The following is a summary of classified assets on the dates indicated (dollars
in thousands):
At March 31, 2004 At December 31, 2003
------------------------- ------------------------
Gross Guaranteed Net Gross Guaranteed Net
-----------------------------------------------------
Classified loans $27,946 $10,476 $17,470 $29,992 $11,209 $18,783
Other classified assets 924 - 924 932 - 932
-----------------------------------------------------
Total classified assets $28,870 $10,476 $18,394 $30,924 $11,209 $19,715
=====================================================
Allowance for loan losses/
Classified loans 77.7% 73.3%
Classified assets, net of guarantees of the U.S. Government, including its
agencies and its government-sponsored agencies at March 31, 2004, decreased $1.3
million (6.7%) to $18.4 million from $19.7 million at December 31, 2003.
Nonperforming Loans
Loans are reviewed on an individual basis for reclassification to nonaccrual
status when any one of the following occurs: the loan becomes 90 days past due
as to interest or principal, the full and timely collection of additional
interest or principal becomes uncertain, the loan is classified as doubtful by
internal credit review or bank regulatory agencies, a portion of the principal
balance has been charged off, or the Company takes possession of the collateral.
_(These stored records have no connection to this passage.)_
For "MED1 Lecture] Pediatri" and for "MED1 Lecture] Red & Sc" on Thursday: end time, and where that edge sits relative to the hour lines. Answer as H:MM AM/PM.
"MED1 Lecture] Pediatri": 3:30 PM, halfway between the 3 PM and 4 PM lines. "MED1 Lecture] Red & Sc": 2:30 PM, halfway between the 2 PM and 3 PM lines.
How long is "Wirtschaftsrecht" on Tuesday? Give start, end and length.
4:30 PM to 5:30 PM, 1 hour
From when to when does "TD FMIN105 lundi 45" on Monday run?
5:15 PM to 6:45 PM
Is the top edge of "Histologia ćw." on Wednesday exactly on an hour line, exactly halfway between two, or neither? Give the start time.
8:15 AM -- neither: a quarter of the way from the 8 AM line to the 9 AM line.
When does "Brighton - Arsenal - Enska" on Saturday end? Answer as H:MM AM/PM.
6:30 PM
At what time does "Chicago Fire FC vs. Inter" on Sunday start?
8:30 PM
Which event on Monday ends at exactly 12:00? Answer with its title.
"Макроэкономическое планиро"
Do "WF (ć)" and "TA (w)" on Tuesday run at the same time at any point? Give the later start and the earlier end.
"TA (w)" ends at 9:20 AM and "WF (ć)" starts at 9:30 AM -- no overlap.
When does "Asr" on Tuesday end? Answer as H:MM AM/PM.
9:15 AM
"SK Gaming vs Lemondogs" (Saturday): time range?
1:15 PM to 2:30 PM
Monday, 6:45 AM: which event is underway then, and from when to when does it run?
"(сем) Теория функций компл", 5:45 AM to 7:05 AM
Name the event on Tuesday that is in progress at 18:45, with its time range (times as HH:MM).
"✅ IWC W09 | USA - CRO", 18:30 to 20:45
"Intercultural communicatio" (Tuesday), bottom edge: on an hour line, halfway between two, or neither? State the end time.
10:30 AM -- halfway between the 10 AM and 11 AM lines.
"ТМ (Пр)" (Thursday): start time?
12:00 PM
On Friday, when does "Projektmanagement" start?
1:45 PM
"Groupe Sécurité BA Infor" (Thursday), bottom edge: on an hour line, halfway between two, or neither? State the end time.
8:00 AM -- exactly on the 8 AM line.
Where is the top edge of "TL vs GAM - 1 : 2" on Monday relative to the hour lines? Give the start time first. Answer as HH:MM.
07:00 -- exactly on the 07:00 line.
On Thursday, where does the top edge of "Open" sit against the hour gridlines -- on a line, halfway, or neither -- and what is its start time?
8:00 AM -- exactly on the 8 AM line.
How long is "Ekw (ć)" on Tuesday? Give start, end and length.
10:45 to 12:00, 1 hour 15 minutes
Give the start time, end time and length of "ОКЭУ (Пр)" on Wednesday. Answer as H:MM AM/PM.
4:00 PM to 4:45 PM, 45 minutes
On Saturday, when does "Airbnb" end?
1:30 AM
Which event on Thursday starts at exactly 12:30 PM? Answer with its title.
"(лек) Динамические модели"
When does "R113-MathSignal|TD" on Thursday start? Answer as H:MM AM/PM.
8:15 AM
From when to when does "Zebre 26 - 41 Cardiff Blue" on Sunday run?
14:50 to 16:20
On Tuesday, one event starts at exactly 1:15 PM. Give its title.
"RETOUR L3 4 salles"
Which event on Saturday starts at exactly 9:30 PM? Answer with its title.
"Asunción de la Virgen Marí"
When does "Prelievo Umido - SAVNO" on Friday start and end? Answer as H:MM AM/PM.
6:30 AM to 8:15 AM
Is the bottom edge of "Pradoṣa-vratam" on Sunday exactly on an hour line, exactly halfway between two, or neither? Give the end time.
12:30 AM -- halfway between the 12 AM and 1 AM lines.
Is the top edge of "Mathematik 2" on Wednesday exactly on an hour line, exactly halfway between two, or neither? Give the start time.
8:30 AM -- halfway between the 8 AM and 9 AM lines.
Loans that are placed on nonaccrual even though the borrowers continue to repay
the loans as scheduled are classified as "performing nonaccrual" and are
included in total nonperforming loans. The reclassification of loans as
nonaccrual does not necessarily reflect Management's judgment as to whether they
are collectible.
Interest income is not accrued on loans where Management has determined that the
borrowers will be unable to meet contractual principal and/or interest
obligations, unless the loan is well secured and in the process of collection.
When a loan is placed on nonaccrual, any previously accrued but unpaid interest
is reversed. Income on such loans is then recognized only to the extent that
cash is received and where the future collection of principal is probable.
Interest accruals are resumed on such loans only when they are brought fully
current with respect to interest and principal and when, in the judgment of
Management, the loans are estimated to be fully collectible as to both principal
and interest.
Interest income on nonaccrual loans, which would have been recognized during the
three months, ended March 31, 2004, if all such loans had been current in
accordance with their original terms, totaled $348,000. Interest income actually
recognized on these loans during the three months ended March 31, 2004 was
$226,000.
The Company's policy is to place loans 90 days or more past due on nonaccrual
status. In some instances when a loan is 90 days past due Management does not
place it on nonaccrual status because the loan is well secured and in the
process of collection. A loan is considered to be in the process of collection
if, based on a probable specific event, it is expected that the loan will be
repaid or brought current. Generally, this collection period would not exceed 30
days. Loans where the collateral has been repossessed are classified as OREO or,
if the collateral is personal property, the loan is classified as other assets
on the Company's financial statements.
-19-
Management considers both the adequacy of the collateral and the other resources
of the borrower in determining the steps to be taken to collect nonaccrual
loans. Alternatives that are considered are foreclosure, collecting on
guarantees, restructuring the loan or collection lawsuits.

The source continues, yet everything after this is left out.